Selected passage: Begin
I'm sure diffusion has a massive effect, especially as the number of cities seems to correlate well with the extended slowdowns.
It will definitely have a significant impact on late game turn time, I'm more uncertain on how much it would affect early game, thought the algorithm probably loop trough every tile each turn throughout the game.
the new game I started (and what crashed just now) is 500 turns old only, and I notice that there is a relative long time betweem my last unit turn or do other and the blinking red button, means, in background the AI is calculating a liong time more for moving or spawning animals etc.
compared with former games with mass of cities, for my feeling it is not the amount of cities, not the amount of civs, but the amount of total existing units that need to get calculated each turn. It makes no difference for CPU calculation time if there are 100 citgies and 10,000 units or 10 cities and 10,000 units. Each units neets to get calculated separately. Therefore, grafic is not the this, this is only 1x when loading work for the GPU, but processing time of the CPU is the point.
This would be same in early game when mass of animals are around and spawn again and again.
The only way I see to reduce calculation time is to reduce the total amount or units, which sometimes can be more than 10,000 each civ (as the last game had). It is an XP game, works with 9 threads on 2 kernels only, it is not a 64 bit game!
Selected passage: End
→ What you should do:
According to the forum thread, how many turns old was the new game that crashed?
Provided records: Begin
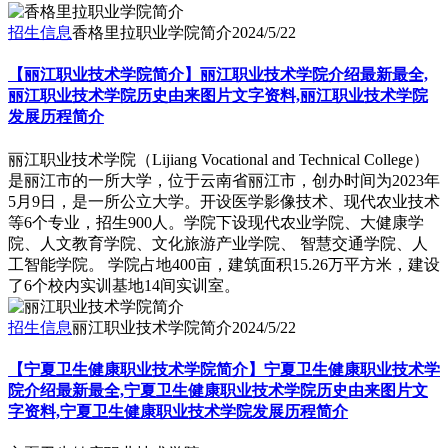
招生信息
香格里拉职业学院简介
2024/5/22
【丽江职业技术学院简介】丽江职业技术学院介绍最新最全,
丽江职业技术学院历史由来图片文字资料,丽江职业技术学院
发展历程简介
丽江职业技术学院（Lijiang Vocational and Technical College）
是丽江市的一所大学，位于云南省丽江市，创办时间为2023年
5月9日，是一所公立大学。开设医学影像技术、现代农业技术
等6个专业，招生900人。学院下设现代农业学院、大健康学
院、人文教育学院、文化旅游产业学院、 智慧交通学院、人
工智能学院。 学院占地400亩，建筑面积15.26万平方米，建设
了6个校内实训基地14间实训室。
招生信息
丽江职业技术学院简介
2024/5/22
【宁夏卫生健康职业技术学院简介】宁夏卫生健康职业技术学
院介绍最新最全,宁夏卫生健康职业技术学院历史由来图片文
字资料,宁夏卫生健康职业技术学院发展历程简介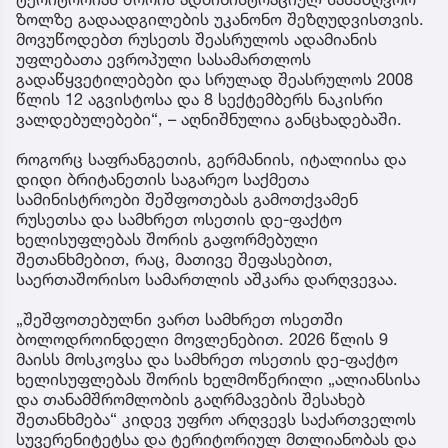
ზოლზე გადაადგილების უკანონო შეზღუდვისთვის.
მოვუწოდებთ რუსეთს შეასრულოს ადამიანის
უფლებათა ევროპული სასამართლოს
გადაწყვეტილებები და სრულად შეასრულოს 2008
წლის 12 აგვისტოსა და 8 სექტემბერს ნაკისრი
ვალდებულებები“, – აღნიშნულია განცხადებაში.
როგორც საფრანგეთის, გერმანიის, იტალიისა და
დიდი ბრიტანეთის საგარეო საქმეთა
სამინისტროები შეშფოთებას გამოთქვამენ
რუსეთსა და სამხრეთ ოსეთის დე-ფაქტო
ხელისუფლებას შორის გაფორმებული
შეთანხმებით, რაც, მათივე შეფასებით,
საერთაშორისო სამართლის აშკარა დარღვევაა.
„შეშფოთებულნი ვართ სამხრეთ ოსეთში
ბოლოდროინდელი მოვლენებით. 2026 წლის 9
მაისს მოსკოვსა და სამხრეთ ოსეთის დე-ფაქტო
ხელისუფლებას შორის ხელმოწერილი „ალიანსისა
და თანამშრომლობის გაღრმავების შესახებ
შეთანხმება“ კიდევ უფრო არღვევს საქართველოს
სუვერენიტეტსა და ტერიტორიულ მთლიანობას და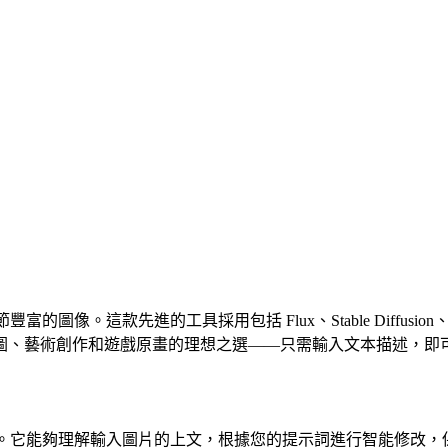
圖像。這款先進的工具採用包括 Flux、Stable Diffusio
圖、藝術創作和遊戲原畫的理想之選——只需輸入文本描述，即
換工具。它能夠理解輸入圖片的上文，根據您的提示詞進行智能修改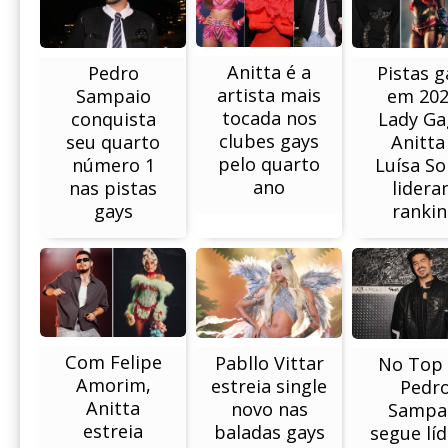
Anitta é a
Pistas g
Pedro
artista mais
em 202
Sampaio
tocada nos
Lady Ga
conquista
clubes gays
Anitta
seu quarto
pelo quarto
Luísa So
número 1
ano
lider
nas pistas
ranki
gays
Com Felipe
Pabllo Vittar
No Top 
Amorim,
estreia single
Pedr
Anitta
novo nas
Sampa
estreia
baladas gays
segue líd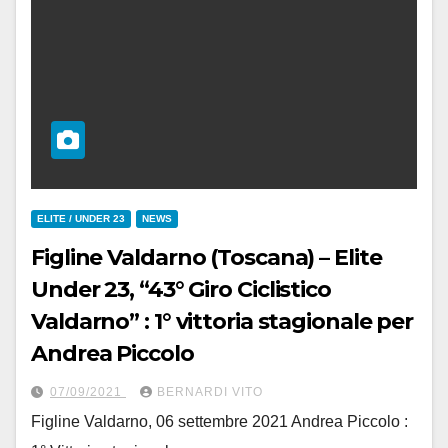
ELITE / UNDER 23
NEWS
Figline Valdarno (Toscana) – Elite
Under 23, “43° Giro Ciclistico
Valdarno” : 1° vittoria stagionale per
Andrea Piccolo
07/09/2021
BERNARDI VITO
Figline Valdarno, 06 settembre 2021 Andrea Piccolo :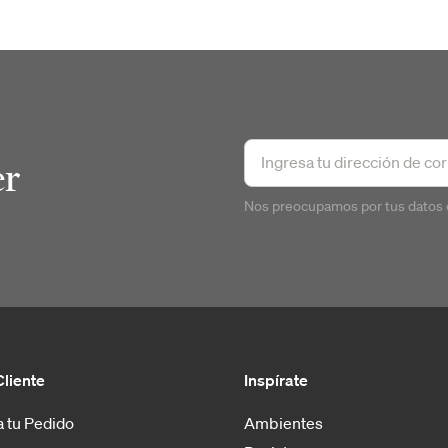
er
Nos preocupamos por tus datos 
Cliente
Inspírate
 tu Pedido
Ambientes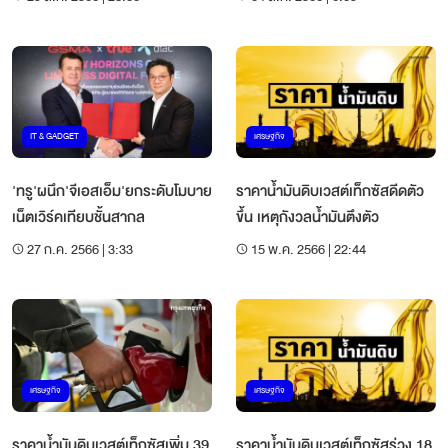
IT & GADGET
เศรษฐกิจ
'ทรู'ผนึก'จีเอสเอ็ม'ยกระดับโมบาย
ราคาน้ำมันดิบเวสต์เท็กซัสดีดตัว
เน็ตเวิร์คเทียบชั้นสากล
ขึ้น เหตุกังวลน้ำมันตึงตัว
27 ก.ค. 2566 | 3:33
15 พ.ค. 2566 | 22:44
เศรษฐกิจ
เศรษฐกิจ
ราคาน้ำมันดิบเวสต์เท็กซัสเพิ่ม 39
ราคาน้ำมันดิบเวสต์เท็กซัสร่วง 18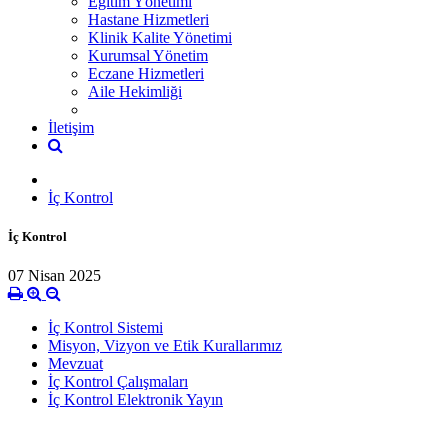
Eğitim Yönetimi
Hastane Hizmetleri
Klinik Kalite Yönetimi
Kurumsal Yönetim
Eczane Hizmetleri
Aile Hekimliği
İletişim
İç Kontrol
İç Kontrol
07 Nisan 2025
İç Kontrol Sistemi
Misyon, Vizyon ve Etik Kurallarımız
Mevzuat
İç Kontrol Çalışmaları
İç Kontrol Elektronik Yayın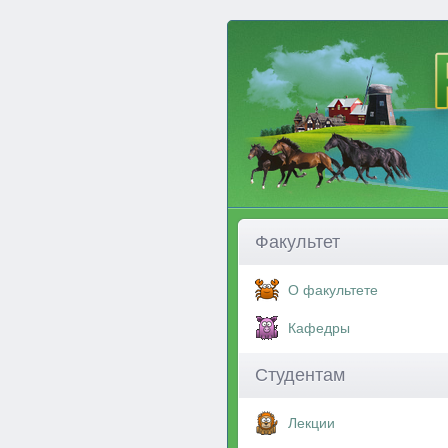
Факультет
О факультете
Кафедры
Студентам
Лекции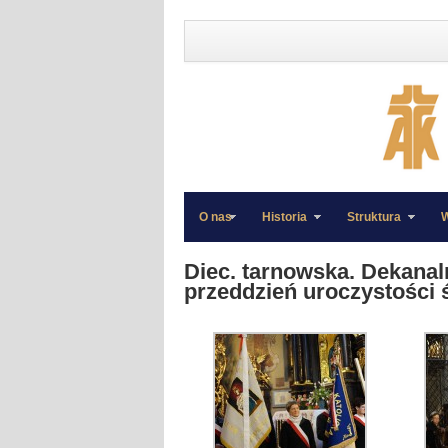
O nas
Historia
Struktura
W
»
»
Diec. tarnowska. Dekanaln
przeddzień uroczystości 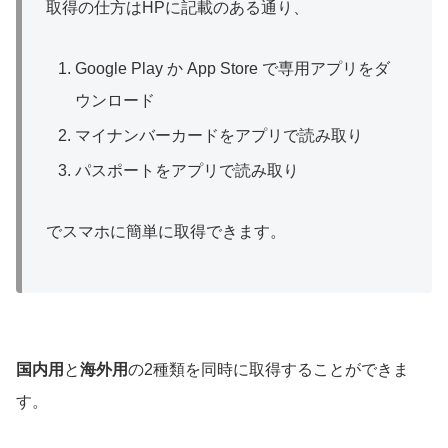
取得の仕方はHPに記載のある通り、
Google Play か App Store で専用アプリをダ
ウンロード
マイナンバーカードをアプリで読み取り
パスポートをアプリで読み取り
でスマホに簡単に取得できます。
国内用
と
海外用
の2種類を同時に取得することができま
す。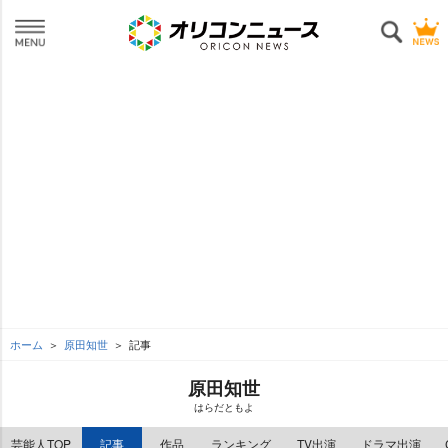
ホーム
原田知世
記事
原田知世
はらだともよ
芸能人TOP
記事
作品
ランキング
TV出演
ドラマ出演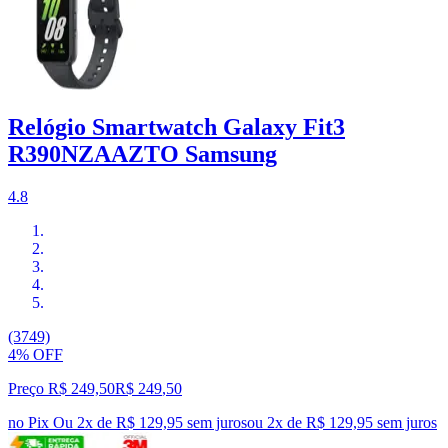
Relógio Smartwatch Galaxy Fit3
R390NZAAZTO Samsung
4.8
(3749)
4% OFF
Preço R$ 249,50
R$
249
,
50
no Pix
Ou 2x de R$ 129,95 sem juros
ou
2
x de
R$ 129,95
sem juros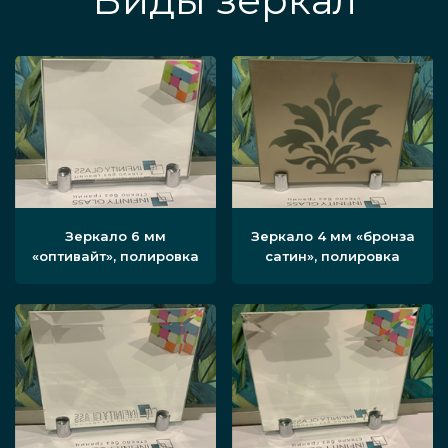
Виды зеркал
Зеркало 6 мм
Зеркало 4 мм «бронза
«оптивайт», полировка
сатин», полировка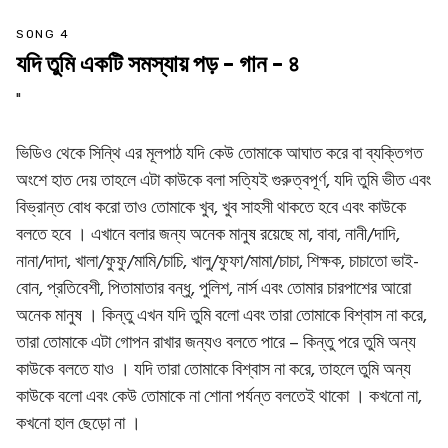
SONG 4
যদি তুমি একটি সমস্যায় পড় - গান - ৪
"
ভিডিও থেকে সিন্থি এর মূলপাঠ যদি কেউ তোমাকে আঘাত করে বা ব্যক্তিগত
অংশে হাত দেয় তাহলে এটা কাউকে বলা সত্যিই গুরুত্বপূর্ণ, যদি তুমি ভীত এবং
বিভ্রান্ত বোধ করো তাও তোমাকে খুব, খুব সাহসী থাকতে হবে এবং কাউকে
বলতে হবে । এখানে বলার জন্য অনেক মানুষ রয়েছে মা, বাবা, নানী/দাদি,
নানা/দাদা, খালা/ফুফু/মামি/চাচি, খালু/ফুফা/মামা/চাচা, শিক্ষক, চাচাতো ভাই-
বোন, প্রতিবেশী, পিতামাতার বন্ধু, পুলিশ, নার্স এবং তোমার চারপাশের আরো
অনেক মানুষ । কিন্তু এখন যদি তুমি বলো এবং তারা তোমাকে বিশ্বাস না করে,
তারা তোমাকে এটা গোপন রাখার জন্যও বলতে পারে – কিন্তু পরে তুমি অন্য
কাউকে বলতে যাও । যদি তারা তোমাকে বিশ্বাস না করে, তাহলে তুমি অন্য
কাউকে বলো এবং কেউ তোমাকে না শোনা পর্যন্ত বলতেই থাকো । কখনো না,
কখনো হাল ছেড়ো না ।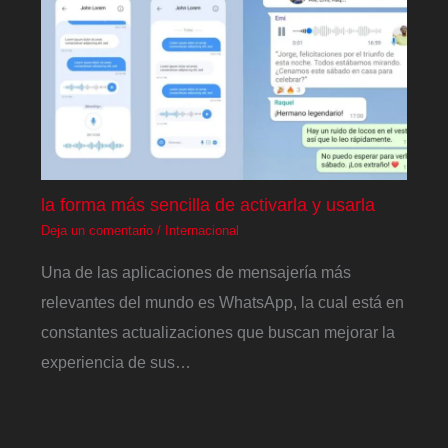
la forma más sencilla de activarla y usarla
Deja un comentario
/
Internacional
Una de las aplicaciones de mensajería más
relevantes del mundo es WhatsApp, la cual está en
constantes actualizaciones que buscan mejorar la
experiencia de sus…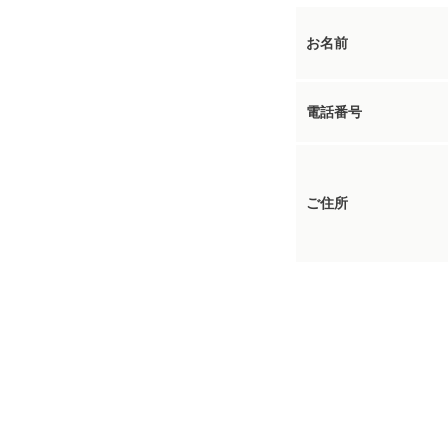
お名前
電話番号
ご住所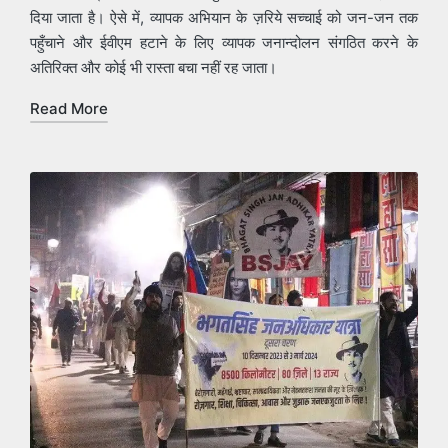
दिया जाता है। ऐसे में, व्यापक अभियान के ज़रिये सच्चाई को जन-जन तक
पहुँचाने और ईवीएम हटाने के लिए व्यापक जनान्दोलन संगठित करने के
अतिरिक्त और कोई भी रास्ता बचा नहीं रह जाता।
Read More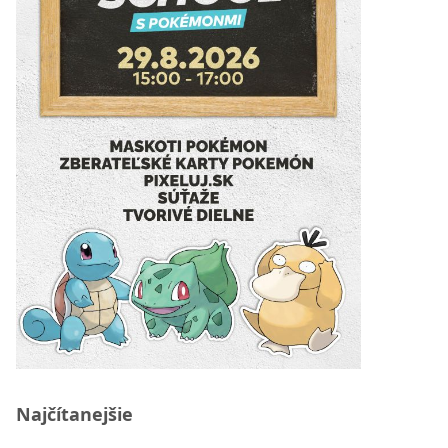
Najčítanejšie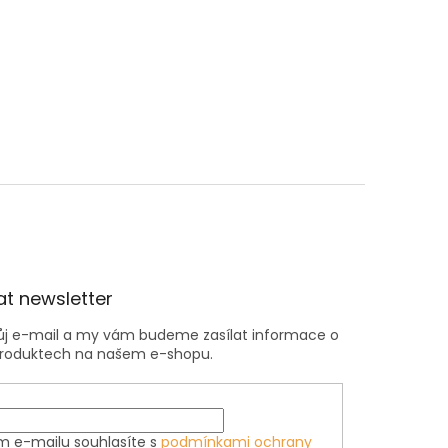
t newsletter
vůj e-mail a my vám budeme zasílat informace o
roduktech na našem e-shopu.
m e-mailu souhlasíte s
podmínkami ochrany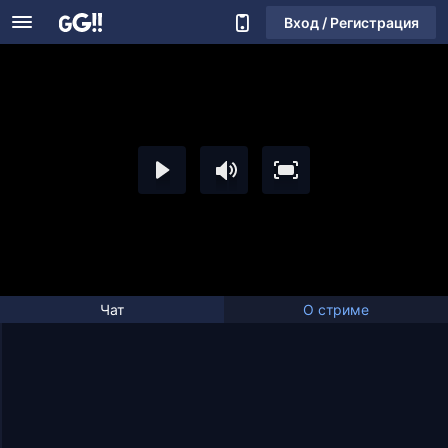
Вход / Регистрация
Чат
О стриме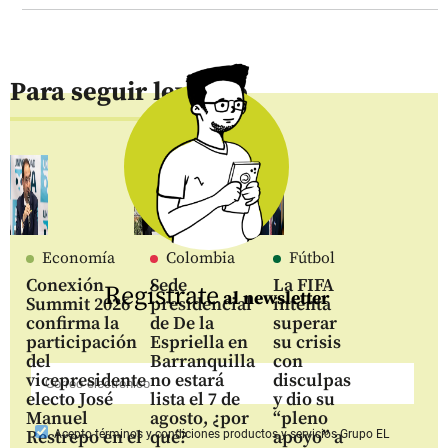
Para seguir leyendo
Economía
Colombia
Fútbol
Conexión
Sede
La FIFA
Regístrate
al newsletter
Summit 2026
presidencial
intenta
confirma la
de De la
superar
participación
Espriella en
su crisis
del
Barranquilla
con
vicepresidente
no estará
disculpas
electo José
lista el 7 de
y dio su
Manuel
agosto, ¿por
“pleno
Restrepo en el
qué?
apoyo” a
Acepto
términos y condiciones productos y servicios
Grupo EL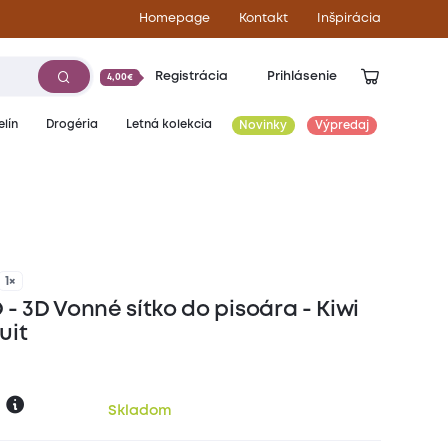
Homepage
Kontakt
Inšpirácia
Registrácia
Prihlásenie
4,00€
lín
Drogéria
Letná kolekcia
Novinky
Výpredaj
4,00
€
5,10€
1×
- 3D Vonné sítko do pisoára - Kiwi
uit
Skladom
Provided records: End
→ Response area:
500 turns.